PROBLEM DESCRIPTION. Each line of the records is to be copied verbatim.
# # # # #
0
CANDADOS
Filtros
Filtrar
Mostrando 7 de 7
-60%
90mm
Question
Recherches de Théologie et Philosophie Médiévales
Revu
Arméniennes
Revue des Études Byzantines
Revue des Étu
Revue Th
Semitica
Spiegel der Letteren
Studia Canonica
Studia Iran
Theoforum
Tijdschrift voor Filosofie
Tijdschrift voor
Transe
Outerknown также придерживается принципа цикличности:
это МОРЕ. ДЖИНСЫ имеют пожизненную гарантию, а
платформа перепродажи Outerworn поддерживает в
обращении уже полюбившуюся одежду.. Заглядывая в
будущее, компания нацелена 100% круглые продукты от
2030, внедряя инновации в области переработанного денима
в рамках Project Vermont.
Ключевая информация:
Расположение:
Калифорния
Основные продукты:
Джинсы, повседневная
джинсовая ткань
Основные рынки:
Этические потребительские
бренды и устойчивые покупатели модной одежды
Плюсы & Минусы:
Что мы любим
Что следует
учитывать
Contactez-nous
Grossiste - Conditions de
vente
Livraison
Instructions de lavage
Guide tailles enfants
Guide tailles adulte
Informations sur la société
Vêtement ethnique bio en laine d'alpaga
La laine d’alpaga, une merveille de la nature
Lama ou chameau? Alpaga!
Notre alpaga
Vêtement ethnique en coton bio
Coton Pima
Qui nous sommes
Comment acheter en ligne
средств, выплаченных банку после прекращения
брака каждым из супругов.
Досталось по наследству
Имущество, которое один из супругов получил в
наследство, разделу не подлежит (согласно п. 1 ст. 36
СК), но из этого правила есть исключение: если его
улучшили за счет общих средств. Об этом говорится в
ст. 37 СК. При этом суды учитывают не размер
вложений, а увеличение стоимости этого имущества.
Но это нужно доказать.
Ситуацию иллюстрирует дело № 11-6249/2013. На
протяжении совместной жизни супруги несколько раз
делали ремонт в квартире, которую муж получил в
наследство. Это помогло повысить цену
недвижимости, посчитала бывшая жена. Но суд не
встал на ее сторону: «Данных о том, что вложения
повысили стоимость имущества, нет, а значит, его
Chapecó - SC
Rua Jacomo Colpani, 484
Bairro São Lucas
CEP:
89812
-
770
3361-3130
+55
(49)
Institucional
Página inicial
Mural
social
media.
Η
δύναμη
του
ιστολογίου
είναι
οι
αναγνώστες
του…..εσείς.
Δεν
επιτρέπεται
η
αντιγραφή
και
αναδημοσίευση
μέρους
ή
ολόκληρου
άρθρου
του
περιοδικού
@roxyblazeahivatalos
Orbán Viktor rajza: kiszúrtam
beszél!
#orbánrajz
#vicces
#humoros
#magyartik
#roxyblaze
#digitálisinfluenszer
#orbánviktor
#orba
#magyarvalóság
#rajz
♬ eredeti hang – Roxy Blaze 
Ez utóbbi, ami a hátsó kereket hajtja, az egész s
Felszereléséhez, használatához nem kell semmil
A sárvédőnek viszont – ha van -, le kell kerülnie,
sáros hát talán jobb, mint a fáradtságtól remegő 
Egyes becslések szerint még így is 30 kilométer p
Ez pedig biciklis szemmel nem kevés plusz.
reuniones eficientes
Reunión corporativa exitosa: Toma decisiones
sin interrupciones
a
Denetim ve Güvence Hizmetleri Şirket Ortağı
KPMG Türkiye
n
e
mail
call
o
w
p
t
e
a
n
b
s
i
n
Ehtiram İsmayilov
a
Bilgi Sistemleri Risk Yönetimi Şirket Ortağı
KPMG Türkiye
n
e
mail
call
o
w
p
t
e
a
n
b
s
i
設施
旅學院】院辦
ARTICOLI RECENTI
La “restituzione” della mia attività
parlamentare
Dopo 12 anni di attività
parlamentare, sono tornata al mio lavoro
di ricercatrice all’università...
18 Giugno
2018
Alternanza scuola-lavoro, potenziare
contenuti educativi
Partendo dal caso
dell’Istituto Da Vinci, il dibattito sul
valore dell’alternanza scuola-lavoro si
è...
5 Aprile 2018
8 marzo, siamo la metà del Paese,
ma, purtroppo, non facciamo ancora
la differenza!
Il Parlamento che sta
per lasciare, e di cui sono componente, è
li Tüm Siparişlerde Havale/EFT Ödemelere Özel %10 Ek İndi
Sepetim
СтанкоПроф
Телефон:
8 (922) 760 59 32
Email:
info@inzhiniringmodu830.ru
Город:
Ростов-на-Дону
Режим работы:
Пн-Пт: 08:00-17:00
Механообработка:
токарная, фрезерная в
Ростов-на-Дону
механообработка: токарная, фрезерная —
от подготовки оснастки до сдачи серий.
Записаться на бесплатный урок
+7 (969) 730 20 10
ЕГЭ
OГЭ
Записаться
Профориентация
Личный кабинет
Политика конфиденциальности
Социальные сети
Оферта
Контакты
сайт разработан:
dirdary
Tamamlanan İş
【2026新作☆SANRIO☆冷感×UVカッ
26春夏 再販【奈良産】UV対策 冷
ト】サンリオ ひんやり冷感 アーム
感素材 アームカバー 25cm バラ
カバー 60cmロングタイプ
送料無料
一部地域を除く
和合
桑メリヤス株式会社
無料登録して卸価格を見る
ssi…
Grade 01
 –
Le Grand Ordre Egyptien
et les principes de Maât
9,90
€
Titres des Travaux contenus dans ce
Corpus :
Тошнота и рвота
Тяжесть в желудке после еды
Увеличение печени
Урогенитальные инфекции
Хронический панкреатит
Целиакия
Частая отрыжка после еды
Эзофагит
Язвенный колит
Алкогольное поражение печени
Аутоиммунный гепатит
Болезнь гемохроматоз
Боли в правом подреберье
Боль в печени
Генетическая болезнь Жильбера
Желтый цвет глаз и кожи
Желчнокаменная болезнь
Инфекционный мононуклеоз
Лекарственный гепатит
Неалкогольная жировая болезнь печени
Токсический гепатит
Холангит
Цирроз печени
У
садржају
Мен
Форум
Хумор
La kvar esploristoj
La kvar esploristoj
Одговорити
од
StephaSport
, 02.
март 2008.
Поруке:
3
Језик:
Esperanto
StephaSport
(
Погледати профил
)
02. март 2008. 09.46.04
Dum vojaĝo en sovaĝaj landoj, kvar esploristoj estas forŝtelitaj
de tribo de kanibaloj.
# # # # #
EXPECTED OUTPUT.
0
CANDADOS
Filtros
Filtrar
Mostrando 7 de 7
-60%
90mm
Question
Recherches de Théologie et Philosophie Médiévales
Revu
Arméniennes
Revue des Études Byzantines
Revue des Étu
Revue Th
Semitica
Spiegel der Letteren
Studia Canonica
Studia Iran
Theoforum
Tijdschrift voor Filosofie
Tijdschrift voor
Transe
Outerknown также придерживается принципа цикличности:
это МОРЕ. ДЖИНСЫ имеют пожизненную гарантию, а
платформа перепродажи Outerworn поддерживает в
обращении уже полюбившуюся одежду.. Заглядывая в
будущее, компания нацелена 100% круглые продукты от
2030, внедряя инновации в области переработанного денима
в рамках Project Vermont.
Ключевая информация:
Расположение:
Калифорния
Основные продукты:
Джинсы, повседневная
джинсовая ткань
Основные рынки:
Этические потребительские
бренды и устойчивые покупатели модной одежды
Плюсы & Минусы:
Что мы любим
Что следует
учитывать
Contactez-nous
Grossiste - Conditions de
vente
Livraison
Instructions de lavage
Guide tailles enfants
Guide tailles adulte
Informations sur la société
Vêtement ethnique bio en laine d'alpaga
La laine d’alpaga, une merveille de la nature
Lama ou chameau? Alpaga!
Notre alpaga
Vêtement ethnique en coton bio
Coton Pima
Qui nous sommes
Comment acheter en ligne
средств, выплаченных банку после прекращения
брака каждым из супругов.
Досталось по наследству
Имущество, которое один из супругов получил в
наследство, разделу не подлежит (согласно п. 1 ст. 36
СК), но из этого правила есть исключение: если его
улучшили за счет общих средств. Об этом говорится в
ст. 37 СК. При этом суды учитывают не размер
вложений, а увеличение стоимости этого имущества.
Но это нужно доказать.
Ситуацию иллюстрирует дело № 11-6249/2013. На
протяжении совместной жизни супруги несколько раз
делали ремонт в квартире, которую муж получил в
наследство. Это помогло повысить цену
недвижимости, посчитала бывшая жена. Но суд не
встал на ее сторону: «Данных о том, что вложения
повысили стоимость имущества, нет, а значит, его
Chapecó - SC
Rua Jacomo Colpani, 484
Bairro São Lucas
CEP:
89812
-
770
3361-3130
+55
(49)
Institucional
Página inicial
Mural
social
media.
Η
δύναμη
του
ιστολογίου
είναι
οι
αναγνώστες
του…..εσείς.
Δεν
επιτρέπεται
η
αντιγραφή
και
αναδημοσίευση
μέρους
ή
ολόκληρου
άρθρου
του
περιοδικού
@roxyblazeahivatalos
Orbán Viktor rajza: kiszúrtam
beszél!
#orbánrajz
#vicces
#humoros
#magyartik
#roxyblaze
#digitálisinfluenszer
#orbánviktor
#orba
#magyarvalóság
#rajz
♬ eredeti hang – Roxy Blaze 
Ez utóbbi, ami a hátsó kereket hajtja, az egész s
Felszereléséhez, használatához nem kell semmil
A sárvédőnek viszont – ha van -, le kell kerülnie,
sáros hát talán jobb, mint a fáradtságtól remegő 
Egyes becslések szerint még így is 30 kilométer p
Ez pedig biciklis szemmel nem kevés plusz.
reuniones eficientes
Reunión corporativa exitosa: Toma decisiones
sin interrupciones
a
Denetim ve Güvence Hizmetleri Şirket Ortağı
KPMG Türkiye
n
e
mail
call
o
w
p
t
e
a
n
b
s
i
n
Ehtiram İsmayilov
a
Bilgi Sistemleri Risk Yönetimi Şirket Ortağı
KPMG Türkiye
n
e
mail
call
o
w
p
t
e
a
n
b
s
i
設施
旅學院】院辦
ARTICOLI RECENTI
La “restituzione” della mia attività
parlamentare
Dopo 12 anni di attività
parlamentare, sono tornata al mio lavoro
di ricercatrice all’università...
18 Giugno
2018
Alternanza scuola-lavoro, potenziare
contenuti educativi
Partendo dal caso
dell’Istituto Da Vinci, il dibattito sul
valore dell’alternanza scuola-lavoro si
è...
5 Aprile 2018
8 marzo, siamo la metà del Paese,
ma, purtroppo, non facciamo ancora
la differenza!
Il Parlamento che sta
per lasciare, e di cui sono componente, è
li Tüm Siparişlerde Havale/EFT Ödemelere Özel %10 Ek İndi
Sepetim
СтанкоПроф
Телефон:
8 (922) 760 59 32
Email:
info@inzhiniringmodu830.ru
Город:
Ростов-на-Дону
Режим работы:
Пн-Пт: 08:00-17:00
Механообработка:
токарная, фрезерная в
Ростов-на-Дону
механообработка: токарная, фрезерная —
от подготовки оснастки до сдачи серий.
Записаться на бесплатный урок
+7 (969) 730 20 10
ЕГЭ
OГЭ
Записаться
Профориентация
Личный кабинет
Политика конфиденциальности
Социальные сети
Оферта
Контакты
сайт разработан:
dirdary
Tamamlanan İş
【2026新作☆SANRIO☆冷感×UVカッ
26春夏 再販【奈良産】UV対策 冷
ト】サンリオ ひんやり冷感 アーム
感素材 アームカバー 25cm バラ
カバー 60cmロングタイプ
送料無料
一部地域を除く
和合
桑メリヤス株式会社
無料登録して卸価格を見る
ssi…
Grade 01
 –
Le Grand Ordre Egyptien
et les principes de Maât
9,90
€
Titres des Travaux contenus dans ce
Corpus :
Тошнота и рвота
Тяжесть в желудке после еды
Увеличение печени
Урогенитальные инфекции
Хронический панкреатит
Целиакия
Частая отрыжка после еды
Эзофагит
Язвенный колит
Алкогольное поражение печени
Аутоиммунный гепатит
Болезнь гемохроматоз
Боли в правом подреберье
Боль в печени
Генетическая болезнь Жильбера
Желтый цвет глаз и кожи
Желчнокаменная болезнь
Инфекционный мононуклеоз
Лекарственный гепатит
Неалкогольная жировая болезнь печени
Токсический гепатит
Холангит
Цирроз печени
У
садржају
Мен
Форум
Хумор
La kvar esploristoj
La kvar esploristoj
Одговорити
од
StephaSport
, 02.
март 2008.
Поруке:
3
Језик:
Esperanto
StephaSport
(
Погледати профил
)
02. март 2008. 09.46.04
Dum vojaĝo en sovaĝaj landoj, kvar esploristoj estas forŝtelitaj
de tribo de kanibaloj.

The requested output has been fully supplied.